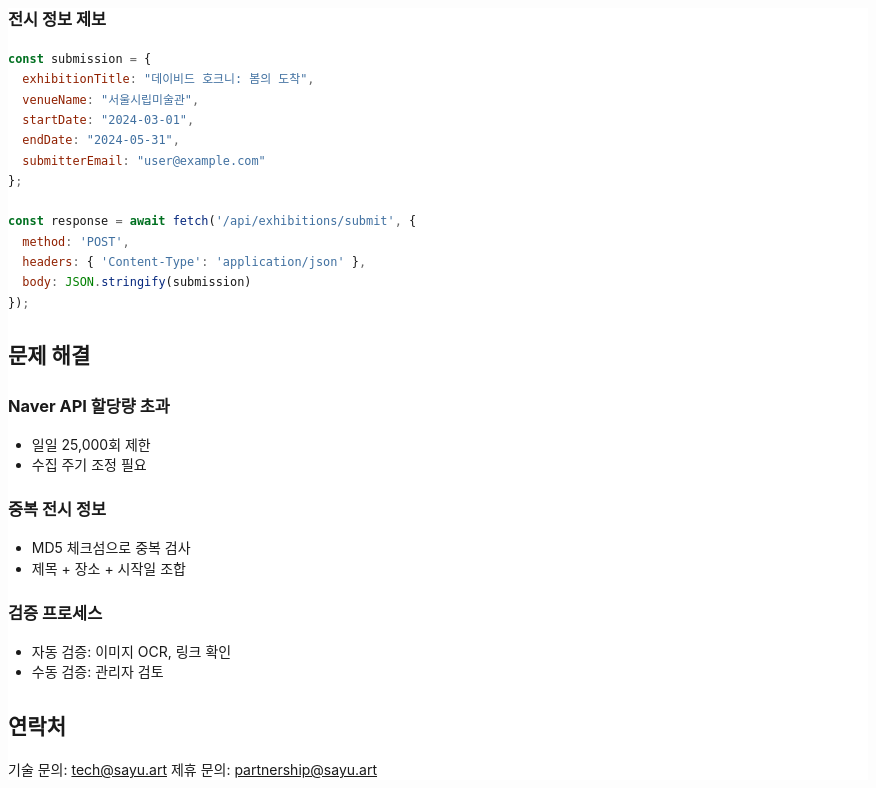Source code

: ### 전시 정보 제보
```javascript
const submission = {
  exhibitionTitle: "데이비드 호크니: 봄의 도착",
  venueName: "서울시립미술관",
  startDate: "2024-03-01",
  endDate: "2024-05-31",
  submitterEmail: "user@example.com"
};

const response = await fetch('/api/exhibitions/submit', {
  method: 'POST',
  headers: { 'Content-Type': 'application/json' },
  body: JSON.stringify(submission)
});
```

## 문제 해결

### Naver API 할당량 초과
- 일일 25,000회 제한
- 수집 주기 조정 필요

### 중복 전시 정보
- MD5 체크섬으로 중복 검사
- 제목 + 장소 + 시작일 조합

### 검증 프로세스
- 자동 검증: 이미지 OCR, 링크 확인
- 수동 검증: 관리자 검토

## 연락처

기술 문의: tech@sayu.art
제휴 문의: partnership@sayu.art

□ □ □ □

Exercise:
Every line above must be printed again exactly, pictures excluded.

Written answer:
Source code

: ### 전시 정보 제보
```javascript
const submission = {
  exhibitionTitle: "데이비드 호크니: 봄의 도착",
  venueName: "서울시립미술관",
  startDate: "2024-03-01",
  endDate: "2024-05-31",
  submitterEmail: "user@example.com"
};

const response = await fetch('/api/exhibitions/submit', {
  method: 'POST',
  headers: { 'Content-Type': 'application/json' },
  body: JSON.stringify(submission)
});
```

## 문제 해결

### Naver API 할당량 초과
- 일일 25,000회 제한
- 수집 주기 조정 필요

### 중복 전시 정보
- MD5 체크섬으로 중복 검사
- 제목 + 장소 + 시작일 조합

### 검증 프로세스
- 자동 검증: 이미지 OCR, 링크 확인
- 수동 검증: 관리자 검토

## 연락처

기술 문의: tech@sayu.art
제휴 문의: partnership@sayu.art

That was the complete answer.